Multiple doctors having live feed access to surgeries is becoming increasingly popular for a number of reasons, including education and collaboration. To enable something like that, the company has worked on a surgical camera to which the client needed conferencing features added. FPGA was integrated to process the surgical camera output and combine multiple video feeds.

Automotive Industry

FPGAs are used to emulate sensors and other chips for early testing. The company has worked on an owner recognition feature, where the vehicle should be able to recognize the owner when at a certain proximity. This is something that requires low-latency, low-power vision and AI/ML processing deployed directly on the vehicle hardware.

Custom IP vs Off-the-Shelf

While there are plenty of generic IP cores available off-the-shelf and open source, Krishna noted the importance of custom IPs for critical use cases. While two IP providers can deliver the same functionality, parameters like performance and resource optimization, among others, will vary based on implementation. Typically, customers prefer working with a single vendor who can deliver a turnkey solution over integrating IP cores from multiple sources. The latter adds avoidable complexity to the testing and verification processes.
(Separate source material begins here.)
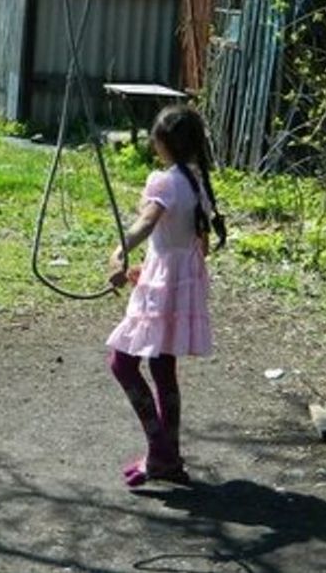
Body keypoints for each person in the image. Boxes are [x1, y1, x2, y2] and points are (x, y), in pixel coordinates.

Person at [104, 104, 227, 487]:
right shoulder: (197, 181)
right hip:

Customers are often hesitant to rely on open-source IP cores due to the risk of encountering an issue later and not having any support then. The bottom line is that open-source platforms like OpenCores offer trusted and verified IP cores and make absolute sense for prototyping and early-stage development; however, verified IP cores accompanied by vendor support and quality assurance are what production-ready solutions demand.

A Decade of Reprogramming

Reflecting on his experience, Krishna said, “I personally started on FPGA since 2012, 2013, like that. So at that time, mostly pure FPGA device are more popular, and the application would be mostly like video-based applications, sometimes like glue-logic-based applications; connecting different platforms and systems, like that.” This was followed by the market seeing a good number of heterogeneous devices like SoCs and PSoCs (Programmable System-on-Chips). Over the past decade, FPGAs have evolved from handling simple glue-logic tasks to complex applications across domains, including 5G and 6G communications, automotive sensor processing, where working with LIDAR and RADAR data quickly is critical, and advanced video systems. Today, with all the evolved capabilities, FPGAs are particularly relevant for edge AI, where adaptability, low latency, and domain-specific acceleration matter way more than they used to.